Despite temperatures dropping below freezing Sunday, thousands welcomed spring in Richmond Hill with colorful powders, glittering confetti and plenty of dancing.

Crowds lined Liberty Avenue to watch a parade march by in honor of the Phagwah Festival, a Hindu celebration of the triumph of good over evil and the beginning of spring.

Gaitri Mattai watched as drummers, floats filled with dancers and others shaking to DJs shouting above drum beats proceeded toward Phil “Scooter” Rizzuto Park.

“It doesn’t matter how cold it is people always turn out,” Mattai said. “We’re excited. Spring is here.”

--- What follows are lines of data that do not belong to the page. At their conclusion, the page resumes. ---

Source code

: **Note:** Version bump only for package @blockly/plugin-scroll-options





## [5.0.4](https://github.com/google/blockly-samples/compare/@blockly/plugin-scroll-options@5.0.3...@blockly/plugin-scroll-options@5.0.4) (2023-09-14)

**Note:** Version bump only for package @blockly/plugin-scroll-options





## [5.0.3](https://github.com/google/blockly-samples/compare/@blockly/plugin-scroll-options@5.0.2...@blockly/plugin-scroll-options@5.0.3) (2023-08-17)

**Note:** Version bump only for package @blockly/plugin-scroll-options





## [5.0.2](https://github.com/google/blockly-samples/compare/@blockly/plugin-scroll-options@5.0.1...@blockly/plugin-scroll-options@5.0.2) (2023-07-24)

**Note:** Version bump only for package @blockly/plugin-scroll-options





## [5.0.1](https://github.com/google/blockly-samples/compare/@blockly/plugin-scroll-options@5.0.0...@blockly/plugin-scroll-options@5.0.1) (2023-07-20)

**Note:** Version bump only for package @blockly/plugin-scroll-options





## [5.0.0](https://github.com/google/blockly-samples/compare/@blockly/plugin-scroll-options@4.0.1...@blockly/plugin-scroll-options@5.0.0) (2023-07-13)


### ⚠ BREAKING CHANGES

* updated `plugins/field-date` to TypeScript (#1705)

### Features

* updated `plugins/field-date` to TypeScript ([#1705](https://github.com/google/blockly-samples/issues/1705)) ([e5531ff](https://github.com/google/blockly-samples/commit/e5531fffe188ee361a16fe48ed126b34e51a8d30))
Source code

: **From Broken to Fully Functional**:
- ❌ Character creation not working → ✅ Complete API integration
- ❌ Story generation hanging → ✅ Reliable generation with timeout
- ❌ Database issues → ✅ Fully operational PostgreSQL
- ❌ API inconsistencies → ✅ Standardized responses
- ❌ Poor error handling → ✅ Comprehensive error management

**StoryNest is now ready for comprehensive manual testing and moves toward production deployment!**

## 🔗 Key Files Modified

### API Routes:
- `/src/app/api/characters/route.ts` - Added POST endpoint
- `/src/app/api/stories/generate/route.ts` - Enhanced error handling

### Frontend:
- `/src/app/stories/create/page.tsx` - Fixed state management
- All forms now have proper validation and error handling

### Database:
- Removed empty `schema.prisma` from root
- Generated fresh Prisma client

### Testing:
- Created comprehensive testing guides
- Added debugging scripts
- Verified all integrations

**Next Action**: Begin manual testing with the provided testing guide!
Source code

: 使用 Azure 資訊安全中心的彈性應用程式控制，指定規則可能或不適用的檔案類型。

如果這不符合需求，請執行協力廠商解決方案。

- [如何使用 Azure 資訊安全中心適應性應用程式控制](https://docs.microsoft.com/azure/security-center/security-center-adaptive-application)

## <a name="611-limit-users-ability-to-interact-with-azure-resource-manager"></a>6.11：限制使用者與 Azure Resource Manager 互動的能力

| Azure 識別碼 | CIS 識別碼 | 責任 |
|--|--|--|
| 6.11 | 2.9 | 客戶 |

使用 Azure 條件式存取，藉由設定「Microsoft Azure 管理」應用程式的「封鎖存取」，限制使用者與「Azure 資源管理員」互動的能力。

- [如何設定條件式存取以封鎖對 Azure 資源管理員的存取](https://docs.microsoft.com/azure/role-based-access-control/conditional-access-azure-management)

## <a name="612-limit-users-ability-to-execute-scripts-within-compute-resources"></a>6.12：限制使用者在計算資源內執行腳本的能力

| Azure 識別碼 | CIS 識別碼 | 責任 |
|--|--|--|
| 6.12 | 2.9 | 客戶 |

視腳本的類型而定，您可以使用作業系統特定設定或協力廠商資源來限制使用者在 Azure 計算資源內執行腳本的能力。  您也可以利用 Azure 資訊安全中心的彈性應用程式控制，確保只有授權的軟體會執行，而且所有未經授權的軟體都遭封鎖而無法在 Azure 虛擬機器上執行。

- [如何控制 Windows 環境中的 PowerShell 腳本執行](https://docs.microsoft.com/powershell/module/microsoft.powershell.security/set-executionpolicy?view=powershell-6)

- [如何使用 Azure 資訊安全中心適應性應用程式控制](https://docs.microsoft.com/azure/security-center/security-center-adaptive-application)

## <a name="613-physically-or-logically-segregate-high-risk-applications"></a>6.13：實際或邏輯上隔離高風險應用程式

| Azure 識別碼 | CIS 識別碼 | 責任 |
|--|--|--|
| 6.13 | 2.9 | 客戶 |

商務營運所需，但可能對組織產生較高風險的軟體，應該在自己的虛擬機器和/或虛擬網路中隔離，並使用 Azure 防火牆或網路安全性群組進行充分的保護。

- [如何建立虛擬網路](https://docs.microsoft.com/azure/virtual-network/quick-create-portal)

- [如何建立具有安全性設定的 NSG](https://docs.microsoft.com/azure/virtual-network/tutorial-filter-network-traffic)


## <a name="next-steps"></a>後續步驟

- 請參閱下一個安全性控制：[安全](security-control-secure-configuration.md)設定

For 26 years, the Guyanese enclave of Richmond Hill has marked Phagwah with a parade and informal color war, where passers-by fling bright powders and occasionally use water guns full of dyed liquids to color one another.

The tradition dates to India, where Hindus mark the holiday known as Holi by wearing all white and throwing a liquid red dye called abeer on each other.

Indians brought the holiday with them when they migrated to the Caribbean.

In Queens, the Phagwah Festival has grown to attract revelers of many backgrounds and become a showcase of Southeast Asian and Caribbean cultures. The borough’s tradition attracted people from Canada to California, as well as a few elected officials.

Queens Borough President Melinda Katz and City Councilmen Ruben Wills (D-Jamaica) and Eric Ulrich (R-Ozone Park) wished attendees a happy spring.

Ulrich said he enjoyed the many traditions immigrants have brought to the borough.

“We are a better city because of you,” he said.

Many followed the parade, which headed west from Liberty Avenue near 133rd Street and then north on 125th Street toward the park, waving flags from Guyana, Trinidad and Tobago, Suriname and Jamaica.

Once in the park, crowds gathered to watch dancing groups perform to Hindi and American songs.

Latchmin Sultan threw powder into the air, dancing as it rained down on her and her friends.

The Richmond Hill resident said she could not get off from work early enough to watch the parade, but took off in time to watch the performances in the park.

“Today is really exciting, just so many people, everyone’s so happy,” she said.